** Opening Records for this exercise block **

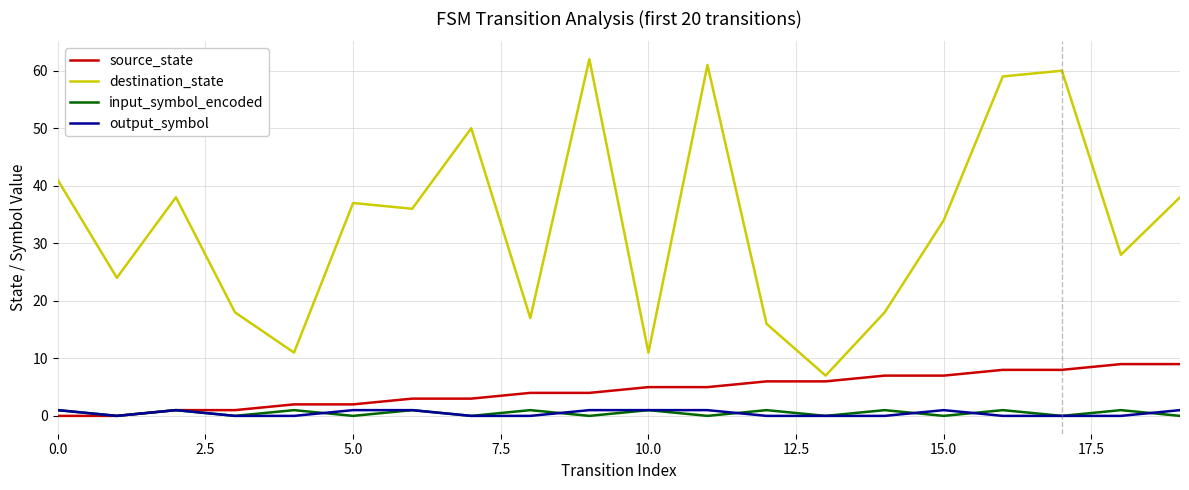

Which series has the largest range (max minus min)?

destination_state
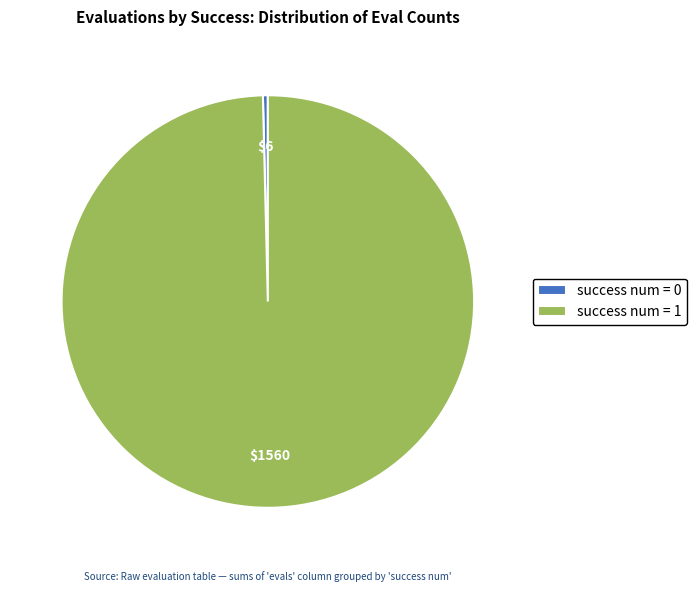

Rank the categories by value from highest to lowest.

success num = 1, success num = 0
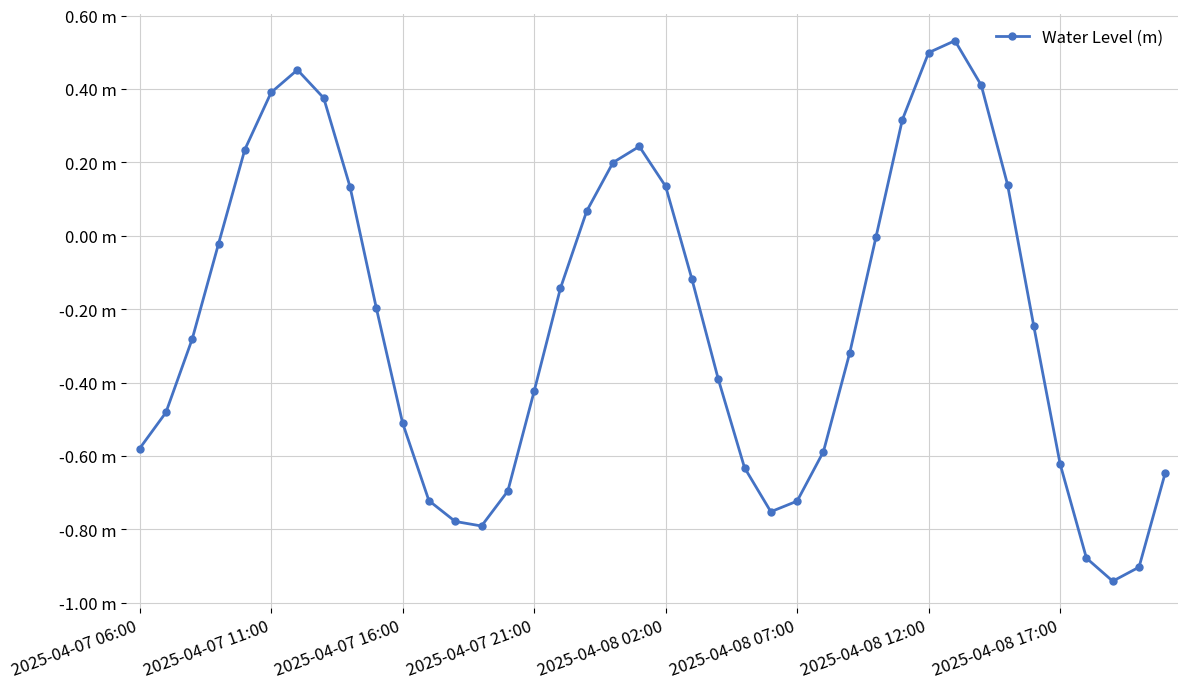

List the labels in order of value, smallest first.

37, 38, 36, 13, 12, 24, 25, 11, 14, 39, 23, 35, 26, 2025-04-07 06:00, 10, 2025-04-07 11:00, 15, 22, 27, 2025-04-07 16:00, 34, 9, 16, 21, 2025-04-07 21:00, 28, 17, 8, 20, 33, 18, 2025-04-08 02:00, 19, 29, 2025-04-08 17:00, 2025-04-08 07:00, 32, 2025-04-08 12:00, 30, 31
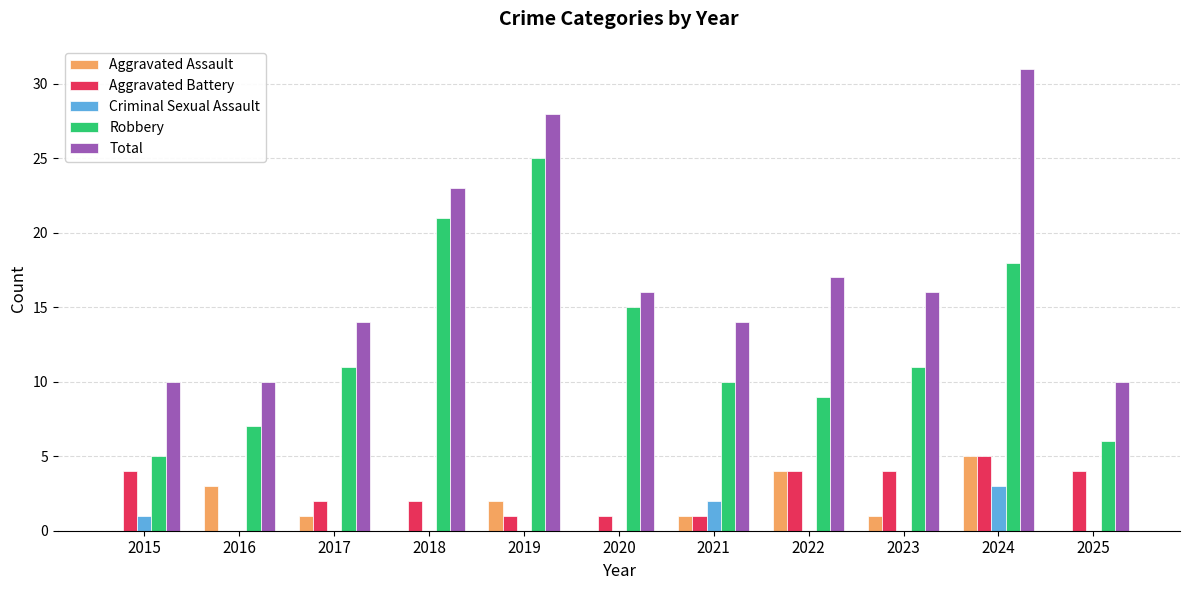

What is the sum of all Robbery values?

138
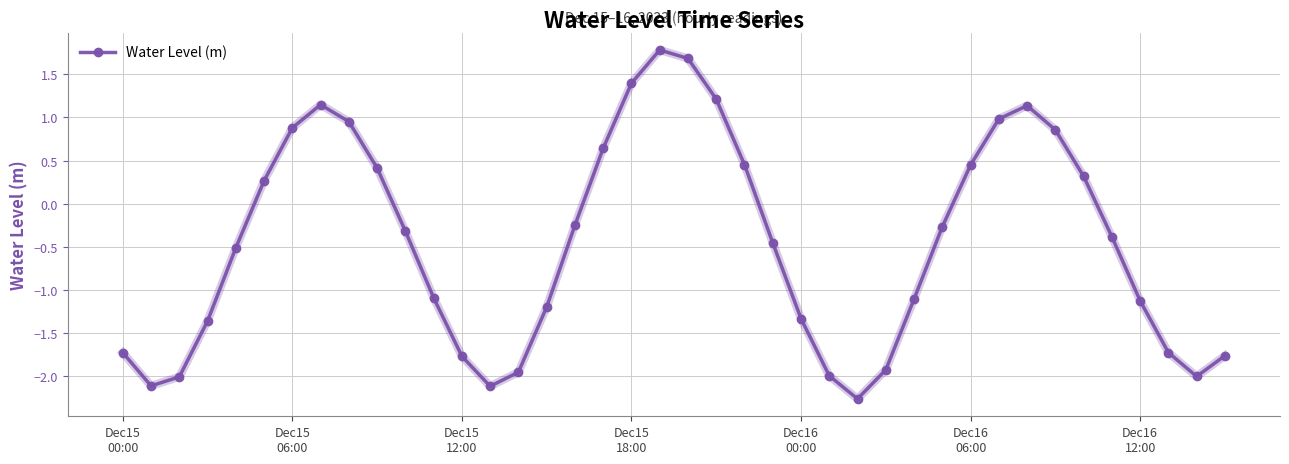

What is the greatest value displayed?

1.8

** Closing Records for this exercise block **

- **Brief**:
Convert the lines of the entries above into a JSON list of strings, one string per line, leaving out blank lines and the pictures.

- **Result of the task**:
[
  "Which series has the largest range (max minus min)?",
  "destination_state",
  "Rank the categories by value from highest to lowest.",
  "success num = 1, success num = 0",
  "List the labels in order of value, smallest first.",
  "37, 38, 36, 13, 12, 24, 25, 11, 14, 39, 23, 35, 26, 2025-04-07 06:00, 10, 2025-04-07 11:00, 15, 22, 27, 2025-04-07 16:00, 34, 9, 16, 21, 2025-04-07 21:00, 28, 17, 8, 20, 33, 18, 2025-04-08 02:00, 19, 29, 2025-04-08 17:00, 2025-04-08 07:00, 32, 2025-04-08 12:00, 30, 31",
  "What is the sum of all Robbery values?",
  "138",
  "What is the greatest value displayed?",
  "1.8"
]